On That Record Dow
Brooke Masters writes:
Even the Dow’s record is not quite as impressive as it seems. If inflation is taken into account, the Dow has to rise another 2,150 points before it will set an all-time high.
It does seem that certain rightwingers are high-fiving over the fact that the Dow has reached 85% of its January 2000 level in real terms.
Dean Baker adds this perspective:
One infuriating feature of business reporting is the constant cheering for a higher stock market. I have nothing against a higher market, but I know of no general public interest in a high stock market. In principle, the stock market represents the discounted value of the future profits of corporate America. If the value rises because the economy can now be seen as growing more rapidly, then this is certainly good news. But, if future profits are projected to be higher because of lower wages or lower corporate taxes (e.g. a higher tax burden on workers or fewer public services), why should the mass of the population, who own little or no stock celebrate? Of course, the higher stock market may just be due to the irrational exuberance of people who control lots of money, as happened in the nineties. This is also not obviously good news. In this case, a higher stock market will shift wealth to those smart enough to get out, from those stupid enough to get in.
Was the high flying stock market in early 2000 due to irrational exuberance or was it due to expectations that long-term economic growth would continue to be strong?

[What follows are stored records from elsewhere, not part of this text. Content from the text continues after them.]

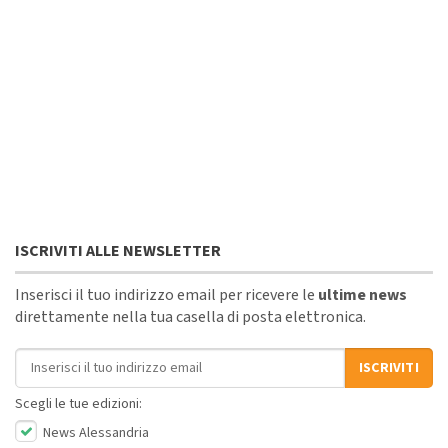
ISCRIVITI ALLE NEWSLETTER
Inserisci il tuo indirizzo email per ricevere le
ultime news
direttamente nella tua casella di posta elettronica.
Indirizzo email
ISCRIVITI
Scegli le tue edizioni:
News Alessandria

In either case, one cannot argue that economic growth has been strong over the past six years – so we have to look elsewhere for why the stock market has partially recovered. Dean mentions two other possibilities: (1) a shift of the tax burden away from capital income and towards labor income; and (2) little of the increase in labor productivity has accrued to real compensation for workers (that is, a shift in the share of national income towards capital income). Our graph shows that employee compensation as a share of national income has declined. Now we have argued that the fiscal policy of the Bush Administration has not reduced taxes – only shifted them into the future. So whether the tax burden on capital income has been reduced is speculative as the White House refuses to tell us who will be responsible for the future tax increases that will be needed to reduce the mushrooming Federal debt. But it is pretty clear that the GOP would rather impose this burden on either consumption or employment income. It would seem that both of these latter possibilities are valid explanations even if the supply-side spin is not. After all – given the increase in the share of income going to capital income and the apparent shift in the tax burden away from capital income – one has to wonder why stock prices in real terms are not higher than they were in early 2000.